[Stored data]
== Segment start ==
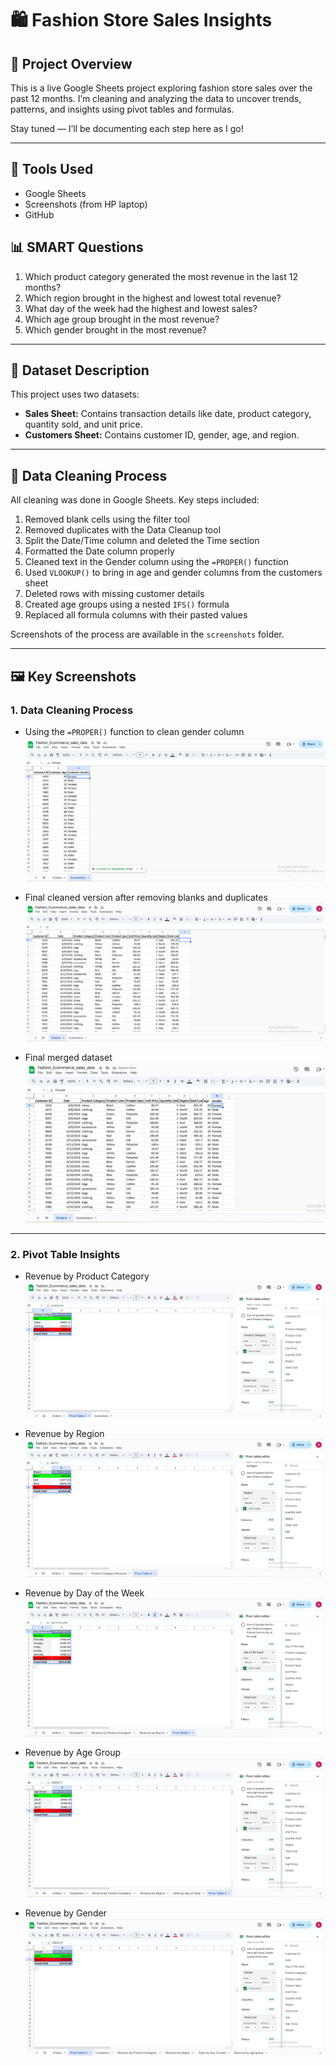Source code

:# 🛍️ Fashion Store Sales Insights

## 📌 Project Overview
This is a live Google Sheets project exploring fashion store sales over the past 12 months. I’m cleaning and analyzing the data to uncover trends, patterns, and insights using pivot tables and formulas.

Stay tuned — I’ll be documenting each step here as I go!

---

## 🧰 Tools Used
- Google Sheets
- Screenshots (from HP laptop)
- GitHub

## 📊 SMART Questions

1. Which product category generated the most revenue in the last 12 months?
2. Which region brought in the highest and lowest total revenue?
3. What day of the week had the highest and lowest sales?
4. Which age group brought in the most revenue?
5. Which gender brought in the most revenue?

---

## 📁 Dataset Description

This project uses two datasets:

- **Sales Sheet:** Contains transaction details like date, product category, quantity sold, and unit price.
- **Customers Sheet:** Contains customer ID, gender, age, and region.

---

## 🧼 Data Cleaning Process

All cleaning was done in Google Sheets. Key steps included:

1. Removed blank cells using the filter tool  
2. Removed duplicates with the Data Cleanup tool  
3. Split the Date/Time column and deleted the Time section  
4. Formatted the Date column properly  
5. Cleaned text in the Gender column using the `=PROPER()` function  
6. Used `VLOOKUP()` to bring in age and gender columns from the customers sheet  
7. Deleted rows with missing customer details  
8. Created age groups using a nested `IFS()` formula  
9. Replaced all formula columns with their pasted values  

Screenshots of the process are available in the `screenshots` folder.

---

## 🖼️ Key Screenshots

### 1. Data Cleaning Process
- Using the `=PROPER()` function to clean gender column  
  ![Using PROPER formula](screenshots/GenderColumn_After_Cleanup.png)

- Final cleaned version after removing blanks and duplicates  
  ![Cleaned data](screenshots/02_Data_cleaning_after.png)

- Final merged dataset  
  ![Merged dataset](screenshots/SalesSheet_age_gender_merged_cleaned.png)

---

### 2. Pivot Table Insights

- Revenue by Product Category  
  ![Pivot: Revenue by Product](screenshots/Revenue_by_product_category_PivotTable.png)

- Revenue by Region  
  ![Pivot: Revenue by Region](screenshots/Revenue_by_Region_PivotTable.png)

- Revenue by Day of the Week  
  ![Pivot: Revenue by Day](screenshots/Sales_by_day_of_week_pivotTable.png)

- Revenue by Age Group  
  ![Pivot: Revenue by Age Group](screenshots/age_group_revenue_PivotTable.png)

- Revenue by Gender  
  ![Pivot: Revenue by Gender](screenshots/Revenue_by_gender.png)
== Segment end ==
• [YOUR OBJECTIVE]
Take the entries above and return only the lines from the one with "9. Replaced all" to the one with "- Final cleaned", both included, unchanged.

• [REPLY]
9. Replaced all formula columns with their pasted values  

Screenshots of the process are available in the `screenshots` folder.

---

## 🖼️ Key Screenshots

### 1. Data Cleaning Process
- Using the `=PROPER()` function to clean gender column  
  ![Using PROPER formula](screenshots/GenderColumn_After_Cleanup.png)

- Final cleaned version after removing blanks and duplicates  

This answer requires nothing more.